• _WHAT YOU ARE ASKED TO DO_: Scan the material below and copy every line holding the word "will".

• _DATA SUPPLIED_:
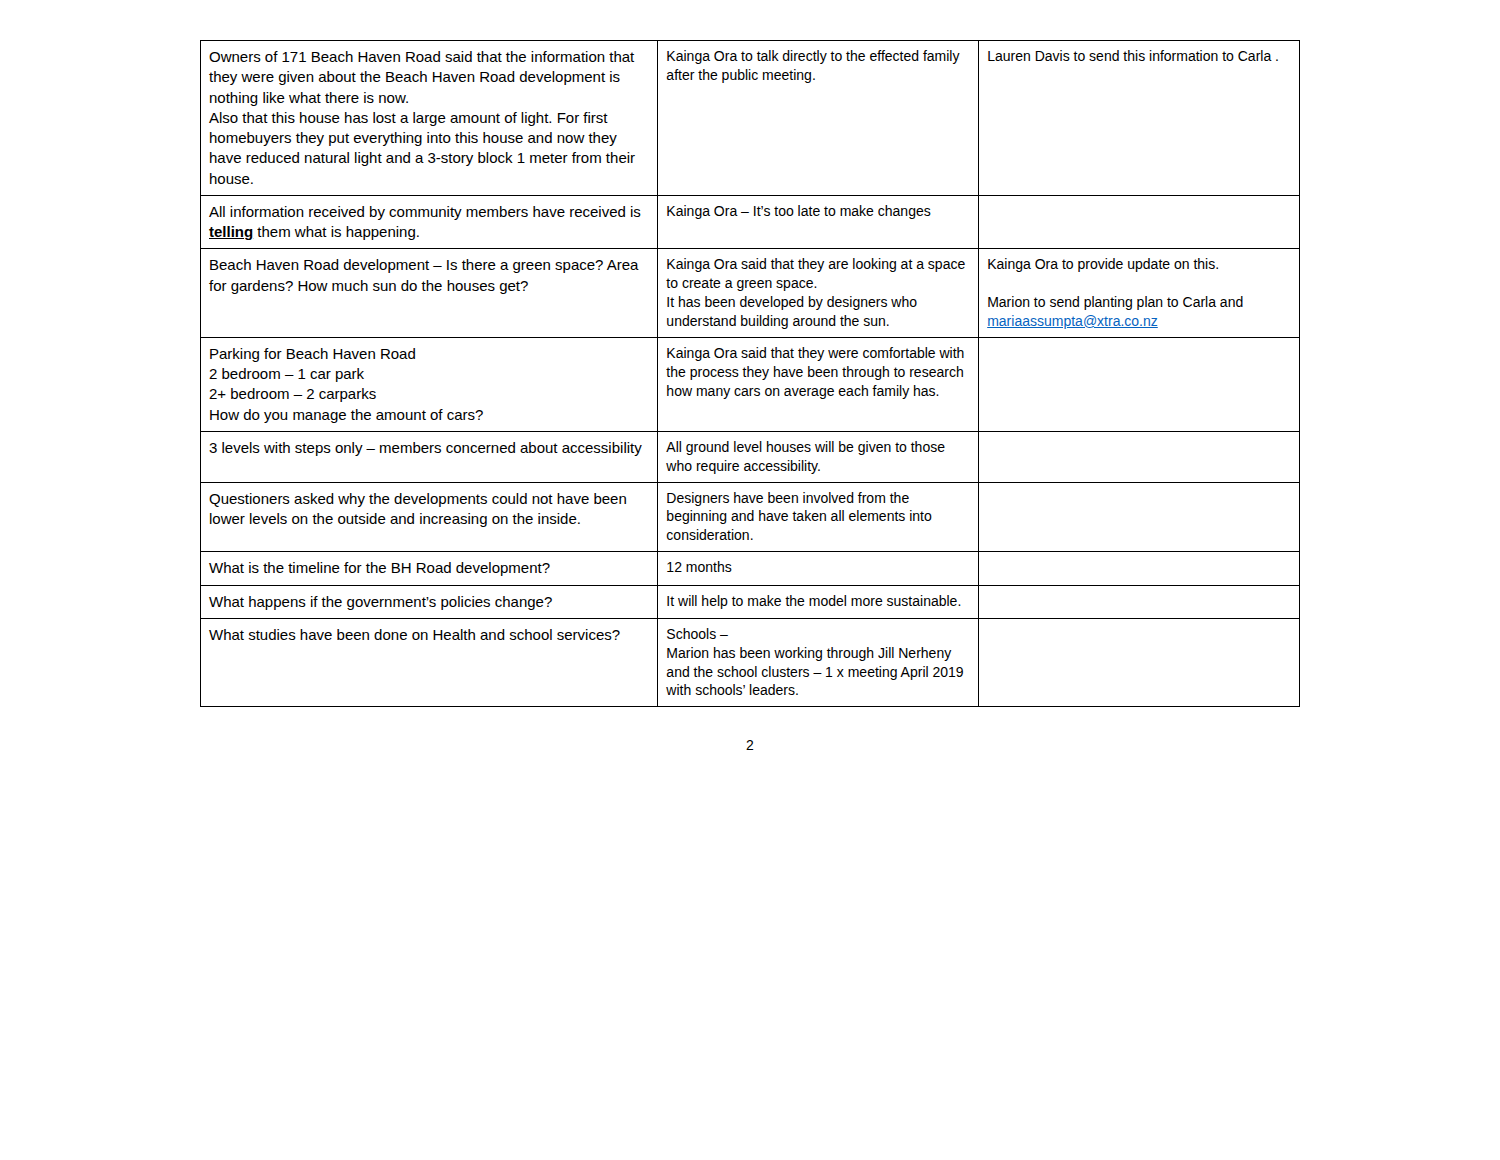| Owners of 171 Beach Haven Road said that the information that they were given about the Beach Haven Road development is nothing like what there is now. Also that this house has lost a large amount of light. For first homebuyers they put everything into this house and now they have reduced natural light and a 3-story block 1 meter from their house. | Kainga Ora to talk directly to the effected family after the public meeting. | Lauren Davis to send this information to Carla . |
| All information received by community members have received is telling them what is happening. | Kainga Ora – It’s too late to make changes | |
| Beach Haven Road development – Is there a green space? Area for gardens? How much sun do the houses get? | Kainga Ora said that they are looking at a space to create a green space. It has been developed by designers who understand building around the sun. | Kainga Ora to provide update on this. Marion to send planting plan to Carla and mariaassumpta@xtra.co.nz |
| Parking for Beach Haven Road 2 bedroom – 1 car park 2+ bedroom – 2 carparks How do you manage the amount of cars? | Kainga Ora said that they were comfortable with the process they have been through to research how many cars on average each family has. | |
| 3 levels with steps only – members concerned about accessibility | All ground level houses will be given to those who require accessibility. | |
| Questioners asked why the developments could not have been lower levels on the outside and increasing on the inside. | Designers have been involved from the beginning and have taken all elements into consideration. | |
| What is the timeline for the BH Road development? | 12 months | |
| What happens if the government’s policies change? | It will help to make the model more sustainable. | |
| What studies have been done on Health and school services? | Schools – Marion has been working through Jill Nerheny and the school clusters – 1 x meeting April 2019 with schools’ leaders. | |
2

* * *

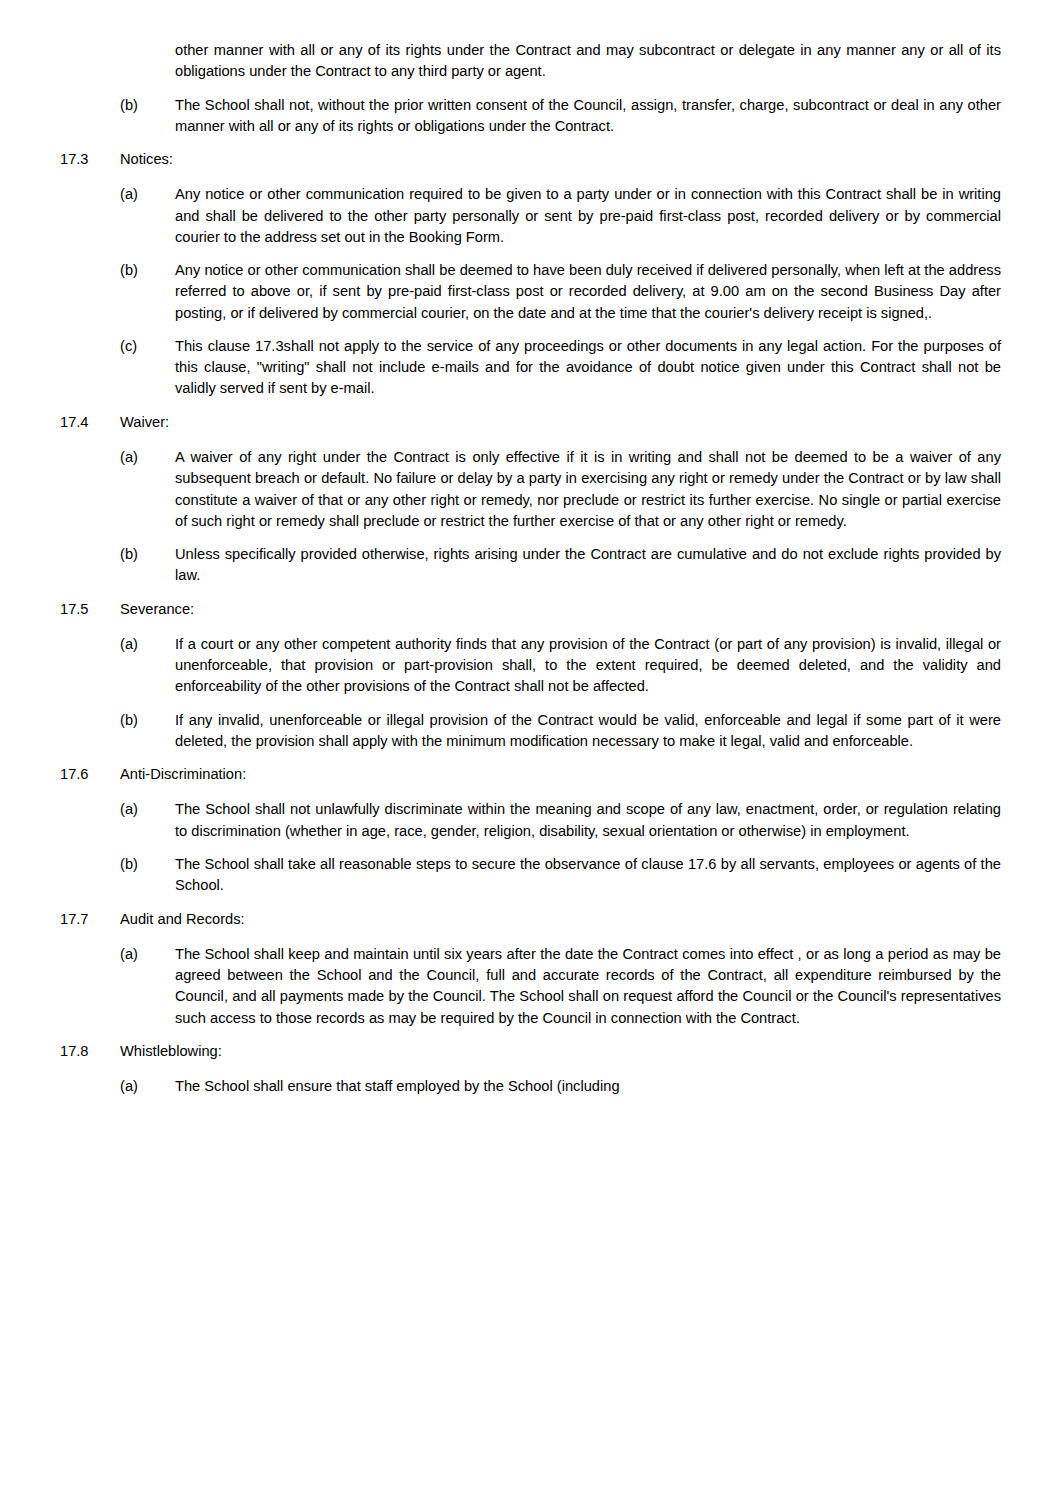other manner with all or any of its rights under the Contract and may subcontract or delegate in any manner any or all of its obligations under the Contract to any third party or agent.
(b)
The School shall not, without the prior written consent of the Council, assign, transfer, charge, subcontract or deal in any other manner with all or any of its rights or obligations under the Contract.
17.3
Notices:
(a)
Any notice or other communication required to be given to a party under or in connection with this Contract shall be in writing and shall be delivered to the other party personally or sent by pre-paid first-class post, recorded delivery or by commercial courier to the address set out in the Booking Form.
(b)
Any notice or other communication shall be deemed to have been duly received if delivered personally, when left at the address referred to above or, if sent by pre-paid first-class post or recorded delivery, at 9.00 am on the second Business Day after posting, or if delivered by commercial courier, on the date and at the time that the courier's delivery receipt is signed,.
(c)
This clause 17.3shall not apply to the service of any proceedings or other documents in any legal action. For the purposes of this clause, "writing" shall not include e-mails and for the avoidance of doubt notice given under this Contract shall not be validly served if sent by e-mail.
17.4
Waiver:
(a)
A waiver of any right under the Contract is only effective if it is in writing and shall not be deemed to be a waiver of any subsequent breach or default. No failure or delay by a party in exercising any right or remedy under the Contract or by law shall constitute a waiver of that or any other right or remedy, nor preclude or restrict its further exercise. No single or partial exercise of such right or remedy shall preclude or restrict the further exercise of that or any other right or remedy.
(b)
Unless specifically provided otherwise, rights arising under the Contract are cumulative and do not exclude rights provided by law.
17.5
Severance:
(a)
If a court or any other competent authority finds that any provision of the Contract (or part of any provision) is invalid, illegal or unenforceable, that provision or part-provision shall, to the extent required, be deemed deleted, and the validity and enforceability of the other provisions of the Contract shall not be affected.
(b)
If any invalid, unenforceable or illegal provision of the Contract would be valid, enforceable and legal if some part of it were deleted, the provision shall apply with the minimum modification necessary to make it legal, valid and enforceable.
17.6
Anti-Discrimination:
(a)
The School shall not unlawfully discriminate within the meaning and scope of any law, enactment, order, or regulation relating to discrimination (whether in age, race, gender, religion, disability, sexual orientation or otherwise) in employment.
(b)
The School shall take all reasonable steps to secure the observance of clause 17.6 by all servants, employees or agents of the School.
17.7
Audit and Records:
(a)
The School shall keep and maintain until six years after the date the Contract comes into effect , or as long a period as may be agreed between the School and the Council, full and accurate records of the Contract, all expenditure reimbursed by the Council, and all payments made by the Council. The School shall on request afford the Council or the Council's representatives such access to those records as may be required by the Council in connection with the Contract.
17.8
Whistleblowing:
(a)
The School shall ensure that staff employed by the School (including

• _RESPONSE_:
| 3 levels with steps only – members concerned about accessibility | All ground level houses will be given to those who require accessibility. | |
| What happens if the government’s policies change? | It will help to make the model more sustainable. | |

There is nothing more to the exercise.